The unnamed elderly woman eventually made a recovery despite the incident, which took place in August 2013.

The India-born specialist anaesthetist, with more than 35 years' experience in the field, is appearing before the UK's Medical Practitioners Tribunal Service in Manchester.

He is also accused of failing to properly treat a woman while working at London Women's Clinic, 'The Daily Telegraph' reported.

It emerged during the hearing that Jasoria had resigned from his job at Middlesex Hospital but was in the last days of three-month notice period when the August incident occurred.

"When I got there, resuscitation was going on. I saw Jasoria standing in front of the shop doing nothing, like a bystander, and I heard someone shouting, 'where is the anaesthetist?' Jasoria shouted towards me and said, 'she's here', " a female junior colleague of Jasoria known as Dr C said in a statement read at the hearing.

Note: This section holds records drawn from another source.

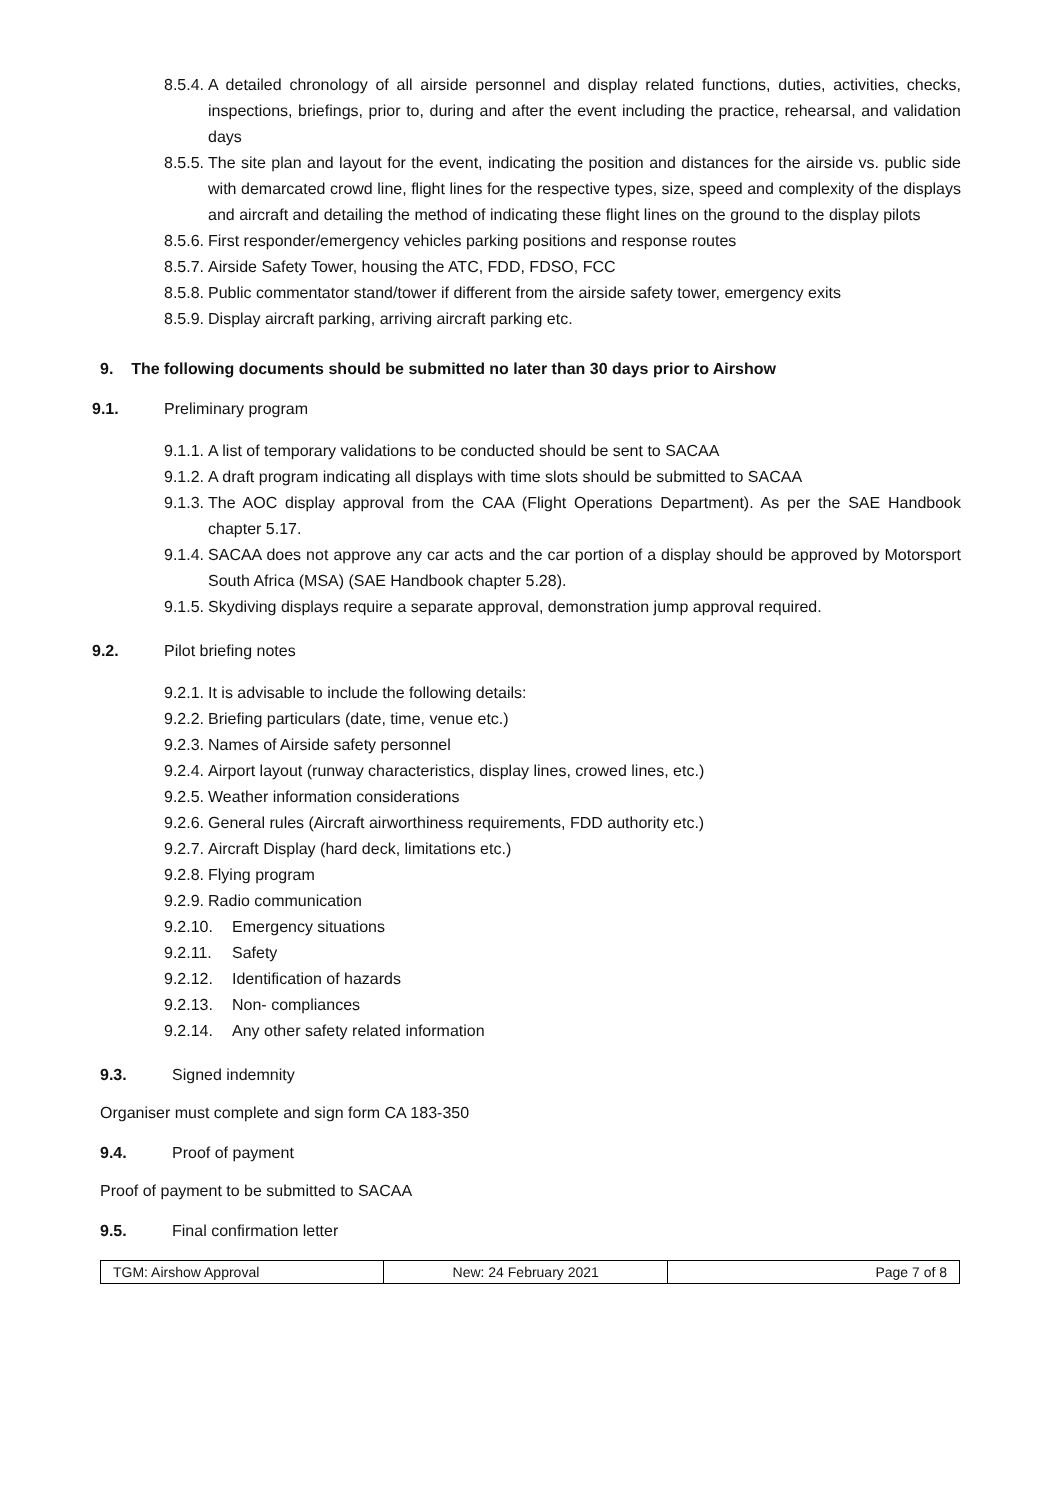8.5.4. A detailed chronology of all airside personnel and display related functions, duties, activities, checks, inspections, briefings, prior to, during and after the event including the practice, rehearsal, and validation days
8.5.5. The site plan and layout for the event, indicating the position and distances for the airside vs. public side with demarcated crowd line, flight lines for the respective types, size, speed and complexity of the displays and aircraft and detailing the method of indicating these flight lines on the ground to the display pilots
8.5.6. First responder/emergency vehicles parking positions and response routes
8.5.7. Airside Safety Tower, housing the ATC, FDD, FDSO, FCC
8.5.8. Public commentator stand/tower if different from the airside safety tower, emergency exits
8.5.9. Display aircraft parking, arriving aircraft parking etc.
9. The following documents should be submitted no later than 30 days prior to Airshow
9.1. Preliminary program
9.1.1. A list of temporary validations to be conducted should be sent to SACAA
9.1.2. A draft program indicating all displays with time slots should be submitted to SACAA
9.1.3. The AOC display approval from the CAA (Flight Operations Department). As per the SAE Handbook chapter 5.17.
9.1.4. SACAA does not approve any car acts and the car portion of a display should be approved by Motorsport South Africa (MSA) (SAE Handbook chapter 5.28).
9.1.5. Skydiving displays require a separate approval, demonstration jump approval required.
9.2. Pilot briefing notes
9.2.1. It is advisable to include the following details:
9.2.2. Briefing particulars (date, time, venue etc.)
9.2.3. Names of Airside safety personnel
9.2.4. Airport layout (runway characteristics, display lines, crowed lines, etc.)
9.2.5. Weather information considerations
9.2.6. General rules (Aircraft airworthiness requirements, FDD authority etc.)
9.2.7. Aircraft Display (hard deck, limitations etc.)
9.2.8. Flying program
9.2.9. Radio communication
9.2.10. Emergency situations
9.2.11. Safety
9.2.12. Identification of hazards
9.2.13. Non- compliances
9.2.14. Any other safety related information
9.3. Signed indemnity
Organiser must complete and sign form CA 183-350
9.4. Proof of payment
Proof of payment to be submitted to SACAA
9.5. Final confirmation letter
| TGM: Airshow Approval | New: 24 February 2021 | Page 7 of 8 |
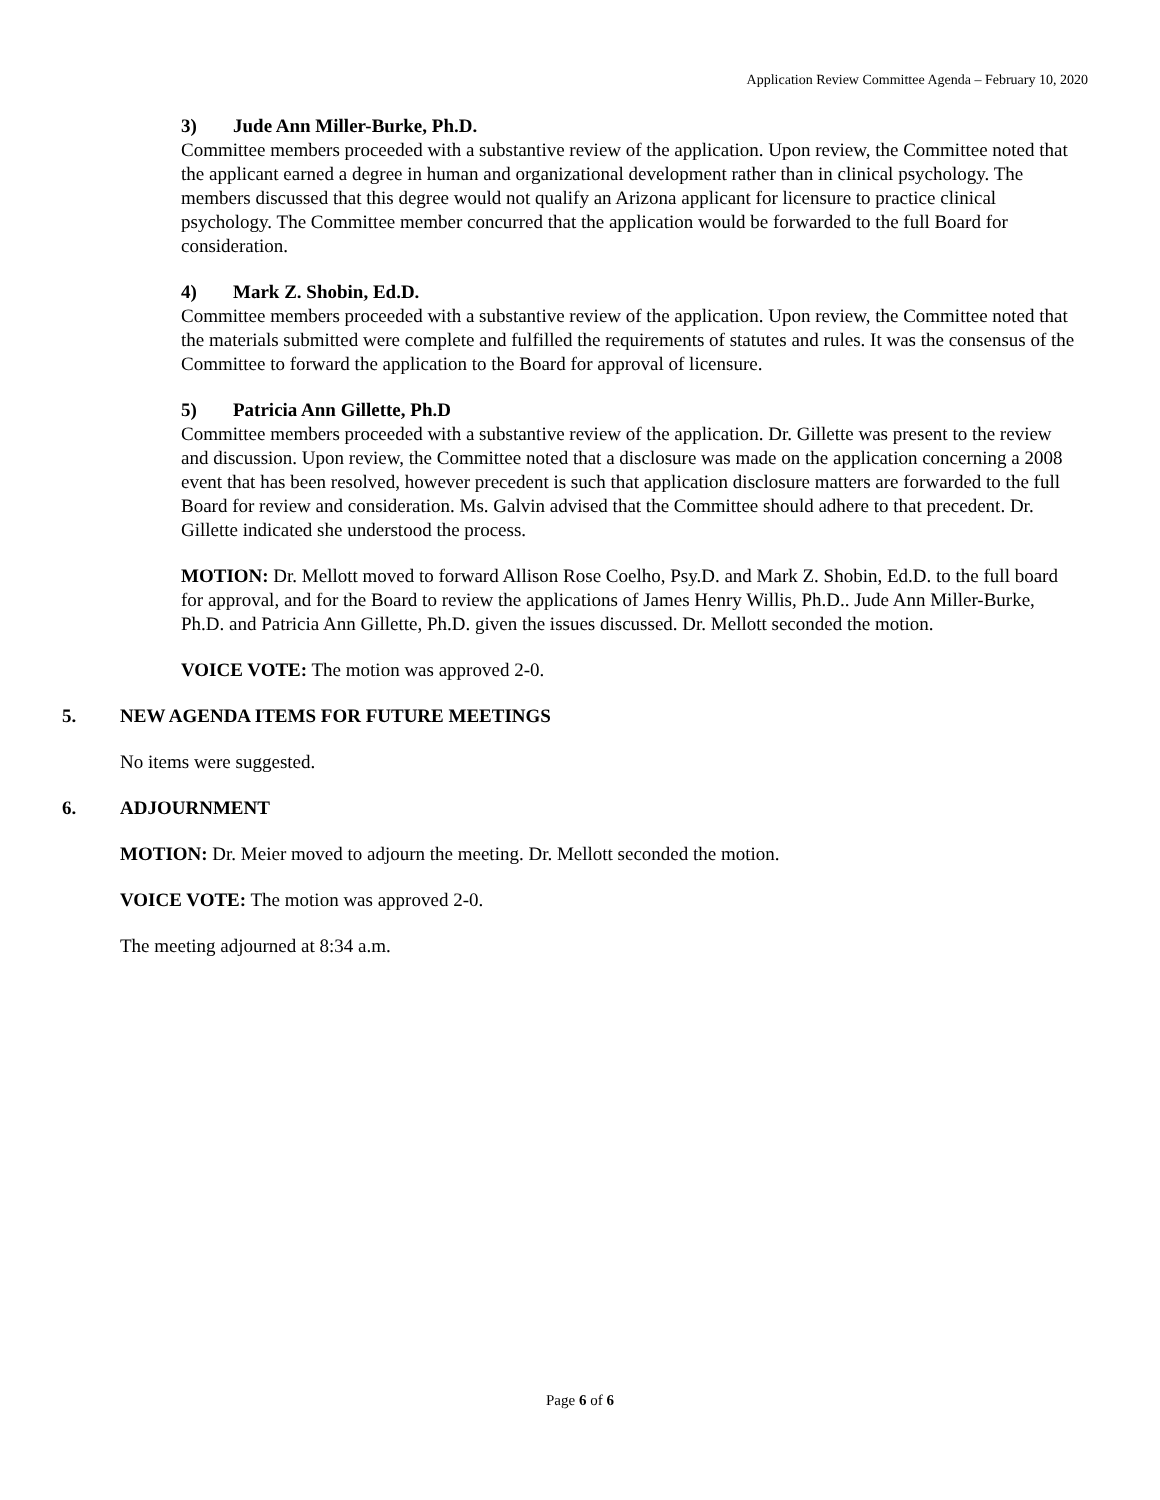Application Review Committee Agenda – February 10, 2020
3) Jude Ann Miller-Burke, Ph.D.
Committee members proceeded with a substantive review of the application. Upon review, the Committee noted that the applicant earned a degree in human and organizational development rather than in clinical psychology. The members discussed that this degree would not qualify an Arizona applicant for licensure to practice clinical psychology. The Committee member concurred that the application would be forwarded to the full Board for consideration.
4) Mark Z. Shobin, Ed.D.
Committee members proceeded with a substantive review of the application. Upon review, the Committee noted that the materials submitted were complete and fulfilled the requirements of statutes and rules. It was the consensus of the Committee to forward the application to the Board for approval of licensure.
5) Patricia Ann Gillette, Ph.D
Committee members proceeded with a substantive review of the application. Dr. Gillette was present to the review and discussion. Upon review, the Committee noted that a disclosure was made on the application concerning a 2008 event that has been resolved, however precedent is such that application disclosure matters are forwarded to the full Board for review and consideration. Ms. Galvin advised that the Committee should adhere to that precedent. Dr. Gillette indicated she understood the process.
MOTION: Dr. Mellott moved to forward Allison Rose Coelho, Psy.D. and Mark Z. Shobin, Ed.D. to the full board for approval, and for the Board to review the applications of James Henry Willis, Ph.D.. Jude Ann Miller-Burke, Ph.D. and Patricia Ann Gillette, Ph.D. given the issues discussed. Dr. Mellott seconded the motion.
VOICE VOTE: The motion was approved 2-0.
5. NEW AGENDA ITEMS FOR FUTURE MEETINGS
No items were suggested.
6. ADJOURNMENT
MOTION: Dr. Meier moved to adjourn the meeting. Dr. Mellott seconded the motion.
VOICE VOTE: The motion was approved 2-0.
The meeting adjourned at 8:34 a.m.
Page 6 of 6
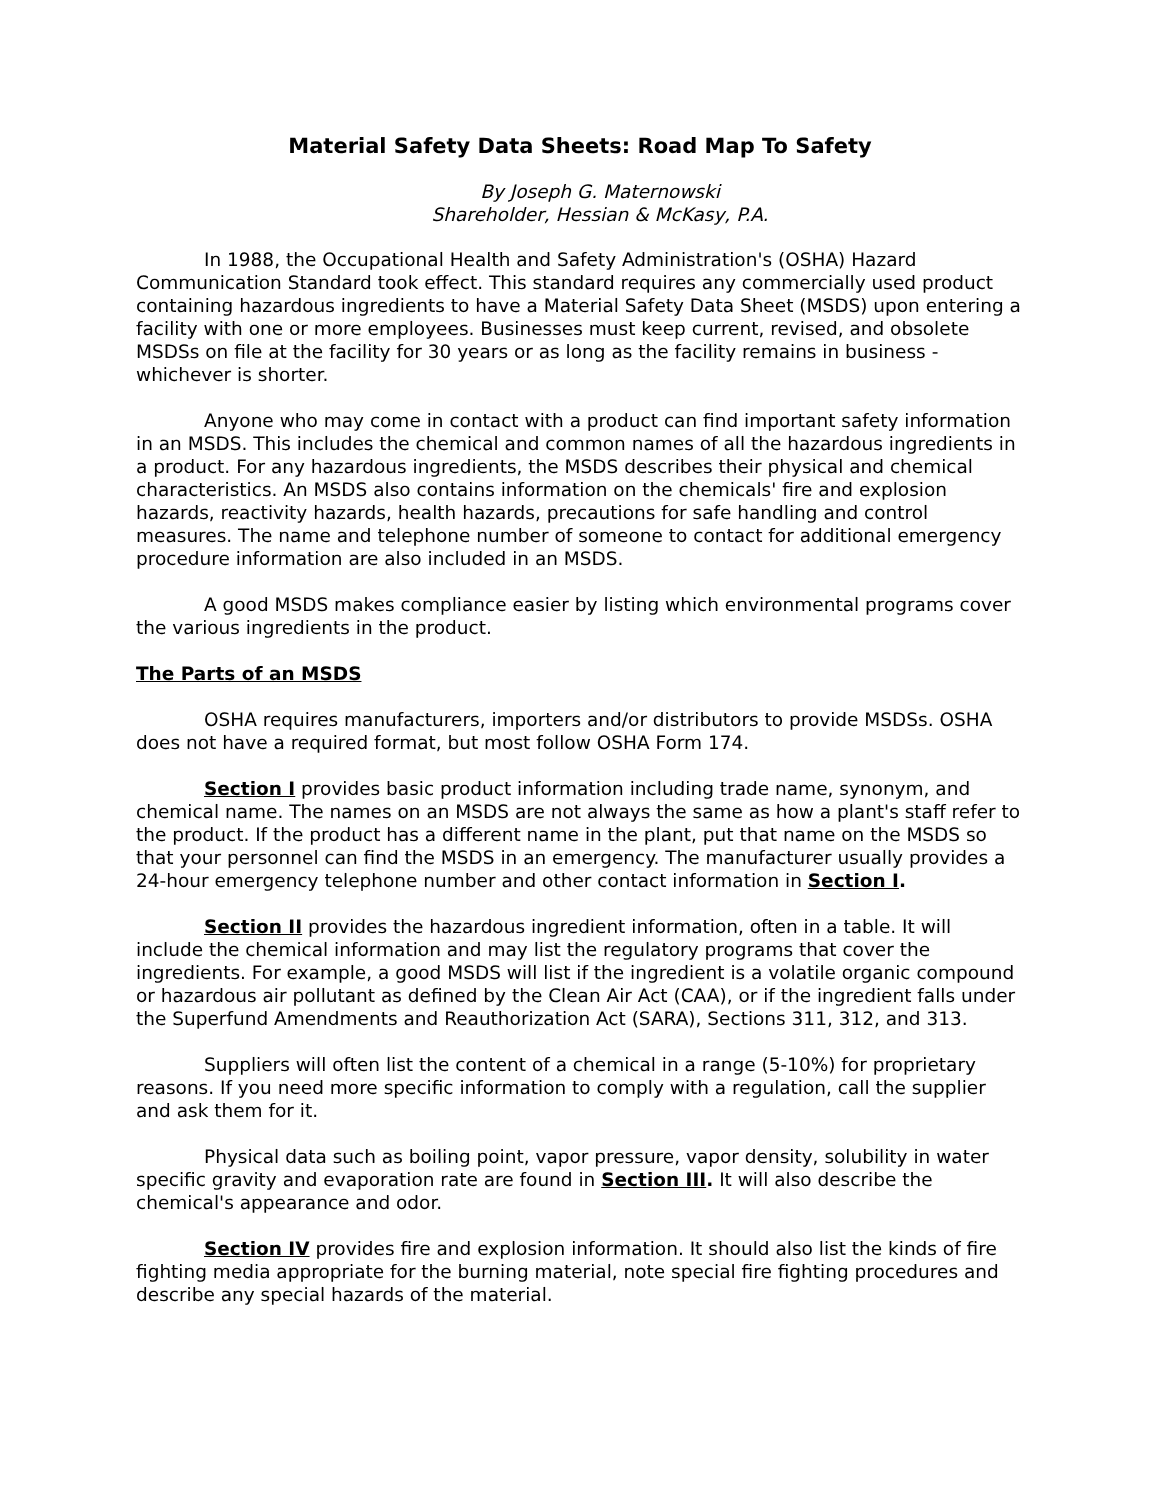Material Safety Data Sheets: Road Map To Safety
By Joseph G. Maternowski
Shareholder, Hessian & McKasy, P.A.
In 1988, the Occupational Health and Safety Administration's (OSHA) Hazard Communication Standard took effect. This standard requires any commercially used product containing hazardous ingredients to have a Material Safety Data Sheet (MSDS) upon entering a facility with one or more employees. Businesses must keep current, revised, and obsolete MSDSs on file at the facility for 30 years or as long as the facility remains in business - whichever is shorter.
Anyone who may come in contact with a product can find important safety information in an MSDS. This includes the chemical and common names of all the hazardous ingredients in a product. For any hazardous ingredients, the MSDS describes their physical and chemical characteristics. An MSDS also contains information on the chemicals' fire and explosion hazards, reactivity hazards, health hazards, precautions for safe handling and control measures. The name and telephone number of someone to contact for additional emergency procedure information are also included in an MSDS.
A good MSDS makes compliance easier by listing which environmental programs cover the various ingredients in the product.
The Parts of an MSDS
OSHA requires manufacturers, importers and/or distributors to provide MSDSs. OSHA does not have a required format, but most follow OSHA Form 174.
Section I provides basic product information including trade name, synonym, and chemical name. The names on an MSDS are not always the same as how a plant's staff refer to the product. If the product has a different name in the plant, put that name on the MSDS so that your personnel can find the MSDS in an emergency. The manufacturer usually provides a 24-hour emergency telephone number and other contact information in Section I.
Section II provides the hazardous ingredient information, often in a table. It will include the chemical information and may list the regulatory programs that cover the ingredients. For example, a good MSDS will list if the ingredient is a volatile organic compound or hazardous air pollutant as defined by the Clean Air Act (CAA), or if the ingredient falls under the Superfund Amendments and Reauthorization Act (SARA), Sections 311, 312, and 313.
Suppliers will often list the content of a chemical in a range (5-10%) for proprietary reasons. If you need more specific information to comply with a regulation, call the supplier and ask them for it.
Physical data such as boiling point, vapor pressure, vapor density, solubility in water specific gravity and evaporation rate are found in Section III. It will also describe the chemical's appearance and odor.
Section IV provides fire and explosion information. It should also list the kinds of fire fighting media appropriate for the burning material, note special fire fighting procedures and describe any special hazards of the material.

"I took over from him and asked Jasoria to help us as the senior anaesthetist and he refused to help me and said, 'it's not my problem'. I said, 'you are the registrar, you need to help', but he refused again. I repeatedly, ten times, asked Jasoria for help and there was no help," she said.

She said Jasoria shouted at her in front of the whole team and said, "if you can't manage airways you have no business being here".

The hearing was also told that earlier that year, Jasoria had refused to intervene when he was bleeped by a consultant on a busy intensive care unit who needed help with a patient in cardiac arrest in A&E (Accident & Emergency).

When challenged, Jasoria allegedly said, "It's irrelevant if I'm busy or not because it isn't my job to assist."

"It is his case that he wasn't obliged to go even though he wasn't busy because he was needed to be on-call cover for any emergency which might arise in the obstetrics department.

It is the GMC's case that this was a simple refusal for no good reason," said Nigel Grundy, Counsel for the UK's General Medical Council (GMC).

In the case at the London Women's Clinic in June 2013, Jasoria is accused of failing to conduct a pre-operative assessment of a "Patient B".

She eventually suffered a fit and fell into a critical condition where her body was starved of oxygen for a number of minutes.

Jasoria admits failing to record the results of a pre-operative assessment with Patient B and failing to record her carbon dioxide readings, and telling Dr C to "get out of the way" but denies all other allegations.

The tribunal hearing continues with a result expected later this month.